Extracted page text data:
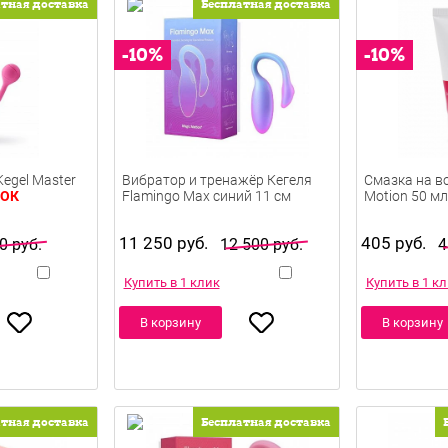
атная доставка
Бесплатная доставка
egel Master
Вибратор и тренажёр Кегеля
Смазка на в
РОК
Flamingo Max синий 11 см
Motion 50 мл
11 250 руб.
405 руб.
0 руб.
12 500 руб.
4
Купить в 1 клик
Купить в 1 к
В корзину
В корзину
атная доставка
Бесплатная доставка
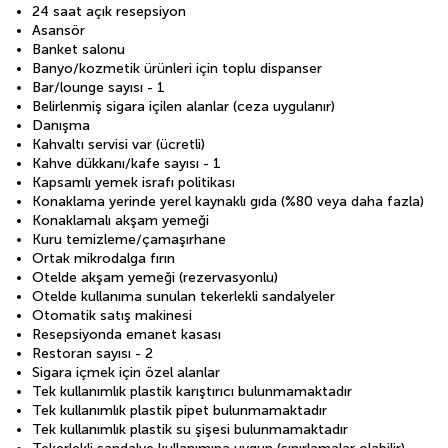
24 saat açık resepsiyon
Asansör
Banket salonu
Banyo/kozmetik ürünleri için toplu dispanser
Bar/lounge sayısı - 1
Belirlenmiş sigara içilen alanlar (ceza uygulanır)
Danışma
Kahvaltı servisi var (ücretli)
Kahve dükkanı/kafe sayısı - 1
Kapsamlı yemek israfı politikası
Konaklama yerinde yerel kaynaklı gıda (%80 veya daha fazla)
Konaklamalı akşam yemeği
Kuru temizleme/çamaşırhane
Ortak mikrodalga fırın
Otelde akşam yemeği (rezervasyonlu)
Otelde kullanıma sunulan tekerlekli sandalyeler
Otomatik satış makinesi
Resepsiyonda emanet kasası
Restoran sayısı - 2
Sigara içmek için özel alanlar
Tek kullanımlık plastik karıştırıcı bulunmamaktadır
Tek kullanımlık plastik pipet bulunmamaktadır
Tek kullanımlık plastik su şişesi bulunmamaktadır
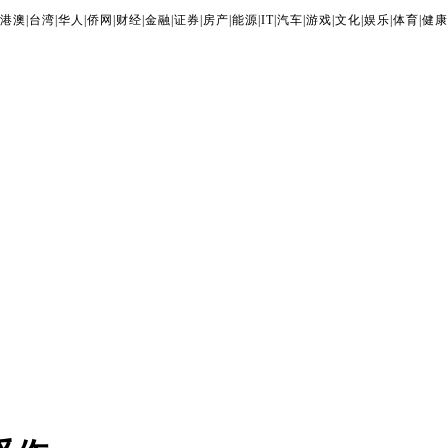
港澳
|
台湾
|
华人
|
侨网
|
财经
|
金融
|
证券
|
房产
|
能源
|
IT
|
汽车
|
游戏
|
文化
|
娱乐
|
体育
|
健康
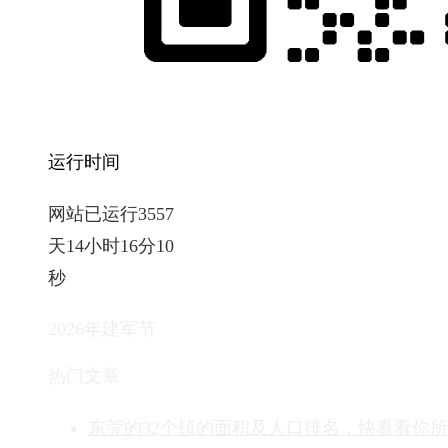
运行时间
网站已运行3557
天14小时16分11
秒
2026年建军节
热门文章
东莞的32个镇的面积及人口排名，快看看你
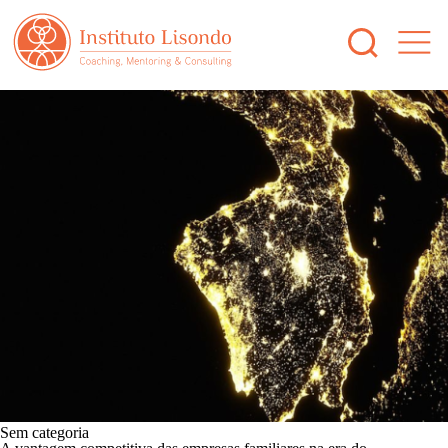
Sem categoria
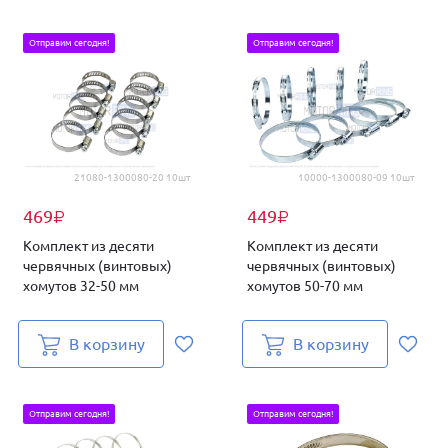
Отправим сегодня!
Отправим сегодня!
21080-1300080-20 10шт
10000-1300080-09 10шт
469
449
₽
₽
Комплект из десяти
Комплект из десяти
червячных (винтовых)
червячных (винтовых)
хомутов 32-50 мм
хомутов 50-70 мм
В корзину
В корзину
Отправим сегодня!
Отправим сегодня!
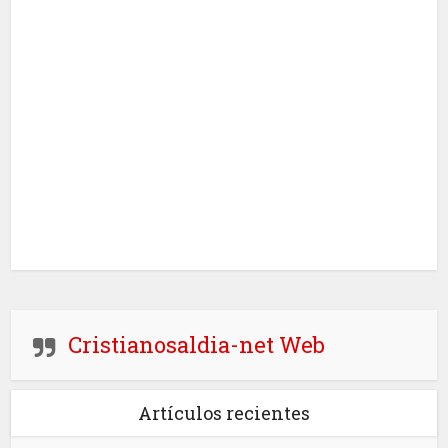
Cristianosaldia-net Web
Artículos recientes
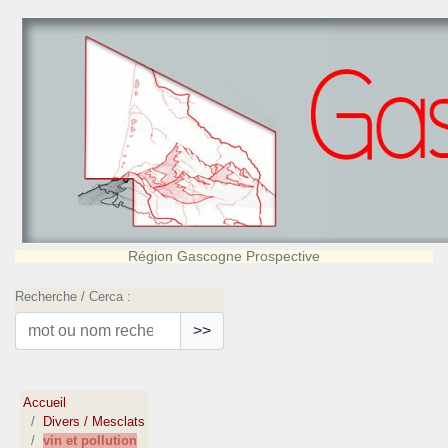
Région Gascogne Prospective
Recherche / Cerca :
>>
Accueil
Divers / Mesclats
vin et pollution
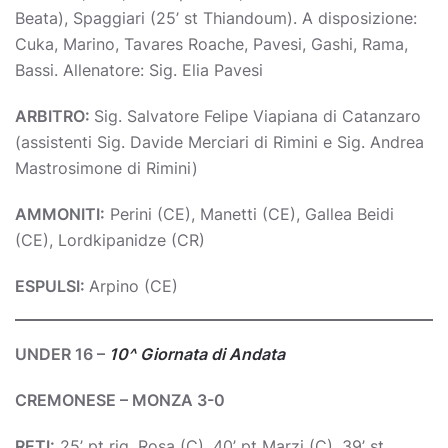
Beata), Spaggiari (25’ st Thiandoum). A disposizione:
Cuka, Marino, Tavares Roache, Pavesi, Gashi, Rama,
Bassi. Allenatore: Sig. Elia Pavesi
ARBITRO:
Sig. Salvatore Felipe Viapiana di Catanzaro
(assistenti Sig. Davide Merciari di Rimini e Sig. Andrea
Mastrosimone di Rimini)
AMMONITI:
Perini (CE), Manetti (CE), Gallea Beidi
(CE), Lordkipanidze (CR)
ESPULSI:
Arpino (CE)
UNDER 16 –
10^ Giornata di Andata
CREMONESE – MONZA 3-0
RETI:
25’ pt rig. Rosa (C), 40’ pt Marzi (C), 39’ st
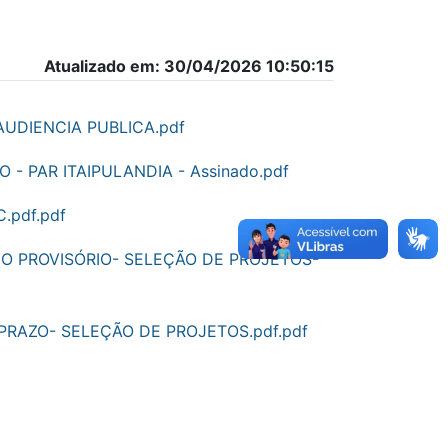
Atualizado em: 30/04/2026 10:50:15
UDIENCIA PUBLICA.pdf
 - PAR ITAIPULANDIA - Assinado.pdf
.pdf.pdf
DO PROVISÓRIO- SELEÇÃO DE PROJETOS-
PRAZO- SELEÇÃO DE PROJETOS.pdf.pdf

▶ **ACTIVITY**
Some lines above hold the word "Otelde". Copy all of them.

▶ **SOLUTION FOR THIS PROBLEM**
Otelde akşam yemeği (rezervasyonlu)
Otelde kullanıma sunulan tekerlekli sandalyeler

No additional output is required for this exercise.